Exercise data:
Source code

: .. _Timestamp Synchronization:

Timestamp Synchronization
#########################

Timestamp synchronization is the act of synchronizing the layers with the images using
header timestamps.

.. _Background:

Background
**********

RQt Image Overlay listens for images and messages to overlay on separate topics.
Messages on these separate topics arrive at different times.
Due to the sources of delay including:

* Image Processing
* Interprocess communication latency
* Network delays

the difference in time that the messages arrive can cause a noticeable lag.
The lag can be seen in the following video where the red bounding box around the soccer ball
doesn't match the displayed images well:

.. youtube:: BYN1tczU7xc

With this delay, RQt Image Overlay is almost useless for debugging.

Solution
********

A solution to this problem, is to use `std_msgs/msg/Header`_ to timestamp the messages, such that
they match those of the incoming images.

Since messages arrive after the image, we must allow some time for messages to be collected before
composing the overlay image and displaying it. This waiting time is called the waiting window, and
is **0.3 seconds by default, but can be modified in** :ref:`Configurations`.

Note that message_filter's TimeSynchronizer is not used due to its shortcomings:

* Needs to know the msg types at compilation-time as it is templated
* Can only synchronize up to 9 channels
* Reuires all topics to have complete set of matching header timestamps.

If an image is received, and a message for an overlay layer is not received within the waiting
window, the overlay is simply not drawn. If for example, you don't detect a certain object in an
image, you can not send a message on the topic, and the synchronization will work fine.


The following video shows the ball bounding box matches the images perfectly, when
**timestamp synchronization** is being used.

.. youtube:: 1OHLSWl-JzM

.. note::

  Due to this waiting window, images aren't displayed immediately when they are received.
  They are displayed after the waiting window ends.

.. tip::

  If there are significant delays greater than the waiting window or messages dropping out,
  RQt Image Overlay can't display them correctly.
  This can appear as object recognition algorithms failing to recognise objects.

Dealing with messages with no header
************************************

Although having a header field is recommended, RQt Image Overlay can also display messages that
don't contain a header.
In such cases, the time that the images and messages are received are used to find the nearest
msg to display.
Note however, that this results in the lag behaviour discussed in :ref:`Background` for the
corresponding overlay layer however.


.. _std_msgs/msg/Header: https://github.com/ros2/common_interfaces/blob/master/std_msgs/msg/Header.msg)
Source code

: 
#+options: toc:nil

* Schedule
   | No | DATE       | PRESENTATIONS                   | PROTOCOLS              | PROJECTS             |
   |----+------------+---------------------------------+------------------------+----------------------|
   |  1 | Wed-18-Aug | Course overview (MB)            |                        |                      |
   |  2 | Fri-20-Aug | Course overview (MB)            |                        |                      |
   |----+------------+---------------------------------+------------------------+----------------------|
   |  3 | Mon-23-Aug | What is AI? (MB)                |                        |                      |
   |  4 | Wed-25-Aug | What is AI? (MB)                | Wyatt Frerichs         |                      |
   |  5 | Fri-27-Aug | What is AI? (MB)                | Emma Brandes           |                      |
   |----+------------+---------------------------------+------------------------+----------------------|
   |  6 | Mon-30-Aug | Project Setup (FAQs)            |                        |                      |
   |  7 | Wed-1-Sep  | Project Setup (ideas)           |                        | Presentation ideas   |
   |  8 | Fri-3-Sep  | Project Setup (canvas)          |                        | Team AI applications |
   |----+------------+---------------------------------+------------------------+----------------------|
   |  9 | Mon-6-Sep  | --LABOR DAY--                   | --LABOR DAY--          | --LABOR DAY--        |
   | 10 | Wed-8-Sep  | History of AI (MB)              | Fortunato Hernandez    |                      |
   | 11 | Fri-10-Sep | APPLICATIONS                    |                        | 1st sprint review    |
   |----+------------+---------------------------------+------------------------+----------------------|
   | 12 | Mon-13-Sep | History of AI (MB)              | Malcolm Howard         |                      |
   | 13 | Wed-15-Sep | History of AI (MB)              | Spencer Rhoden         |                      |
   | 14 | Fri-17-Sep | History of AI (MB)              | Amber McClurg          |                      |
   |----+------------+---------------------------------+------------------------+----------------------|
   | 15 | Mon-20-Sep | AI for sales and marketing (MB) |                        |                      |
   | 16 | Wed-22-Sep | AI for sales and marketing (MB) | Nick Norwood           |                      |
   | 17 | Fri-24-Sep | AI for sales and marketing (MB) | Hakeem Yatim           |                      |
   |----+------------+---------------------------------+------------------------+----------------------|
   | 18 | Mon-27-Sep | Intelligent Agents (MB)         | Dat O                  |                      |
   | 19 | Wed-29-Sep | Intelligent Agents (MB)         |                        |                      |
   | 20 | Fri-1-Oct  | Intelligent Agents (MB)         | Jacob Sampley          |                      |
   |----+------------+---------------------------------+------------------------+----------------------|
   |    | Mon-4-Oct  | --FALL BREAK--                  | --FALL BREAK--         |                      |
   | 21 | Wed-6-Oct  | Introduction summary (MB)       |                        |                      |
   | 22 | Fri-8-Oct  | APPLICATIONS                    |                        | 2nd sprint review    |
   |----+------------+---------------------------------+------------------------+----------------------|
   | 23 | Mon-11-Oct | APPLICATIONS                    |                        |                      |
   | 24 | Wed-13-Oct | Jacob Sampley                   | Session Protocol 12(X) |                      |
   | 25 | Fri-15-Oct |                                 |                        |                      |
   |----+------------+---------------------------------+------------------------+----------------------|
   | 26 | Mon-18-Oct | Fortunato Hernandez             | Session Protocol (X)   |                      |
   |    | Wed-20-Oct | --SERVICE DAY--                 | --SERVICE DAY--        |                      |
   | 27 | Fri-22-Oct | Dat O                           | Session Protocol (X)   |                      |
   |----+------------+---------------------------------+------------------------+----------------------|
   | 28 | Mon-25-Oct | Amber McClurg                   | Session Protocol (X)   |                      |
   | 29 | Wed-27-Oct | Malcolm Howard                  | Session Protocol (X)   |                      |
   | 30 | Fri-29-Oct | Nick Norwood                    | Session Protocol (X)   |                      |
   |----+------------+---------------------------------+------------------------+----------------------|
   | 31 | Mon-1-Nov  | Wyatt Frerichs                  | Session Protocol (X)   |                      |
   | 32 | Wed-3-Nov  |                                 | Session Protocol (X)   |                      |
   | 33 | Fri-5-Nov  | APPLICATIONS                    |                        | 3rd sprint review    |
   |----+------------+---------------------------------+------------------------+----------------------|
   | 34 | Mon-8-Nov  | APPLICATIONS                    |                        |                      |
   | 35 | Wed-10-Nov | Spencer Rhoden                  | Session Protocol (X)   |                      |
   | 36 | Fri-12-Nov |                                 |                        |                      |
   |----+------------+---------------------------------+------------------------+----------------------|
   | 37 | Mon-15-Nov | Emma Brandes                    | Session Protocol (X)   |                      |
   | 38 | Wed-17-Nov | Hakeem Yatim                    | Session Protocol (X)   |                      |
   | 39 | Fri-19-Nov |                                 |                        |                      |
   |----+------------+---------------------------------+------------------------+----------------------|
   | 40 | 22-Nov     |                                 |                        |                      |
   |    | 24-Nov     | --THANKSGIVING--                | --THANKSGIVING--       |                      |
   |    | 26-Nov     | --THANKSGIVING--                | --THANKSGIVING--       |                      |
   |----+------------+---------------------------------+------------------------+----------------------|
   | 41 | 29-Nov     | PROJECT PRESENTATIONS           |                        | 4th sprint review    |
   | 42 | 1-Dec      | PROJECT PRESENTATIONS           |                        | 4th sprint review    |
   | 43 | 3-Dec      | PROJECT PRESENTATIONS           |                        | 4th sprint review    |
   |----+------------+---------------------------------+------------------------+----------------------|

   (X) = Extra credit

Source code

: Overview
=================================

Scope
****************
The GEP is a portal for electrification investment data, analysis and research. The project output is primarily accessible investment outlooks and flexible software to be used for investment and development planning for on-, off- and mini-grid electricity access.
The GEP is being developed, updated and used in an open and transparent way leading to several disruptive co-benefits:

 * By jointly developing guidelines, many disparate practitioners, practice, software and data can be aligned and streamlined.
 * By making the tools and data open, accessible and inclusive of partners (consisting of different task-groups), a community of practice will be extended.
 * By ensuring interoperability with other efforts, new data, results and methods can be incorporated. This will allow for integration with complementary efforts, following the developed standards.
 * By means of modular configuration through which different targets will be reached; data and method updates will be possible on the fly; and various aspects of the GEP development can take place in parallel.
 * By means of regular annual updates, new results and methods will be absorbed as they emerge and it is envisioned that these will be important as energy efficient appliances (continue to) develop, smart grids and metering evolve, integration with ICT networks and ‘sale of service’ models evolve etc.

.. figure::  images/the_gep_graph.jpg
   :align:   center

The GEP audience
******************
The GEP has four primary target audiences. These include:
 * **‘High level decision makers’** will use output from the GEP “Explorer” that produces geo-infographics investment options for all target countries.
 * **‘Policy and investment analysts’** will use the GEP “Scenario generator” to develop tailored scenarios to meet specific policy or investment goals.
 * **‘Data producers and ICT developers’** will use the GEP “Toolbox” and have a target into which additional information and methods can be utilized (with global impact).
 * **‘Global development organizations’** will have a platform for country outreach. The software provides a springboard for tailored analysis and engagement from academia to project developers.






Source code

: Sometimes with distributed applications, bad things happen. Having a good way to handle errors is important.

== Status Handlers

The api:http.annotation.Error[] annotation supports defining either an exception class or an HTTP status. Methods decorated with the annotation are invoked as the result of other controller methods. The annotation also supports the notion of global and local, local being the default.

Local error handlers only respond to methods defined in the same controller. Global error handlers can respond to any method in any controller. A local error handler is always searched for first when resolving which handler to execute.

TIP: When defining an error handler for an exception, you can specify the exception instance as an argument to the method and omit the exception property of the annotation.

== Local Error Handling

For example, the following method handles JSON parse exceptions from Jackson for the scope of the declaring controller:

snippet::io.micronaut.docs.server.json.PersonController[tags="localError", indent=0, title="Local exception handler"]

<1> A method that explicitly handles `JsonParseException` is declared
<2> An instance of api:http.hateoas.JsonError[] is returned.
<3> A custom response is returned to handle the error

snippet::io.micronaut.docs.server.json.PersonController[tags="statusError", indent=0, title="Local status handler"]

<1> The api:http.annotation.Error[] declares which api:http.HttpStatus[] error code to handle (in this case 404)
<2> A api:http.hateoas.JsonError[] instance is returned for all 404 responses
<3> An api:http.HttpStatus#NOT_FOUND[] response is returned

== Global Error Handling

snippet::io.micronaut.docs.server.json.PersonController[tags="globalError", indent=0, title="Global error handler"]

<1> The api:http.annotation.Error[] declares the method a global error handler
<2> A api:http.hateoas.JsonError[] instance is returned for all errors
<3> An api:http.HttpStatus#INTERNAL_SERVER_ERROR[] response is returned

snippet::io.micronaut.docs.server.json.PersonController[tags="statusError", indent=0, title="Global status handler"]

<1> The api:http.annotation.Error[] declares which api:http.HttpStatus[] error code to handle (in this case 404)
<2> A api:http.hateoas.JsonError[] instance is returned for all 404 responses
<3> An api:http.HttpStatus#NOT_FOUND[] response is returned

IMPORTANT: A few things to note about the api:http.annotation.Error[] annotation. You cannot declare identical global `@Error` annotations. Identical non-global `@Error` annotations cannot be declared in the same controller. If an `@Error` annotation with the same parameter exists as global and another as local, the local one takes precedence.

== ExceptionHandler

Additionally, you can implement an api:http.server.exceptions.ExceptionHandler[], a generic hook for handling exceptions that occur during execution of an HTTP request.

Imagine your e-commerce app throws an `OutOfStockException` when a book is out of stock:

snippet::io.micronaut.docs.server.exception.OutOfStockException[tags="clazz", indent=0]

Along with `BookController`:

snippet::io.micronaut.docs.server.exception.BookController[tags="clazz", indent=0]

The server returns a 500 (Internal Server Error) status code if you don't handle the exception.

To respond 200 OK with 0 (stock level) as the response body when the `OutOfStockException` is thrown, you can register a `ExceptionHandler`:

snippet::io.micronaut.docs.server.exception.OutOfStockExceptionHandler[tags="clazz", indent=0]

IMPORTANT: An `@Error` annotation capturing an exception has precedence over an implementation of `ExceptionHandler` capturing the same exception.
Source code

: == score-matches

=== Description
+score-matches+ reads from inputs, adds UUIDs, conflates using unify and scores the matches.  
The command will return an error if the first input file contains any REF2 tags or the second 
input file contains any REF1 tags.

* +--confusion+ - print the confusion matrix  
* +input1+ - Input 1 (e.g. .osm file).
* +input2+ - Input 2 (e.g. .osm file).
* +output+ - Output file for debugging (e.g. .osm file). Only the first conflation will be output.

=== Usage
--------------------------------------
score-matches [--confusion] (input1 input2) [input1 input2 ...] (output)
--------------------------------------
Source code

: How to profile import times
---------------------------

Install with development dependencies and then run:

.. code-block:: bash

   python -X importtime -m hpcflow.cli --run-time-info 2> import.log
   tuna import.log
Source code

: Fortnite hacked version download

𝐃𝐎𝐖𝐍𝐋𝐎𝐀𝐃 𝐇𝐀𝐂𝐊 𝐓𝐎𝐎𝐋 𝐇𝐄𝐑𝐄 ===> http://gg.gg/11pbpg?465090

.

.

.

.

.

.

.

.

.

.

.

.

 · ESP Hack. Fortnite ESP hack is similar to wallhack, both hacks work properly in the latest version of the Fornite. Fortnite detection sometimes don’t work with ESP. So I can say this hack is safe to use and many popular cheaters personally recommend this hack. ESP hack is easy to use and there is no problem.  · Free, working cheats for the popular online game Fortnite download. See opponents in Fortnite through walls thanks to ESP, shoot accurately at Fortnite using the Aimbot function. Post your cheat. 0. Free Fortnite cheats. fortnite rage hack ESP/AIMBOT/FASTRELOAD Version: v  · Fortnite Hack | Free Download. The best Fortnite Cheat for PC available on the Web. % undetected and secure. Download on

Exercise directions: Take each line of the material that contains the word "tailored" and list it.

Expected answer:
 * **‘Policy and investment analysts’** will use the GEP “Scenario generator” to develop tailored scenarios to meet specific policy or investment goals.
 * **‘Global development organizations’** will have a platform for country outreach. The software provides a springboard for tailored analysis and engagement from academia to project developers.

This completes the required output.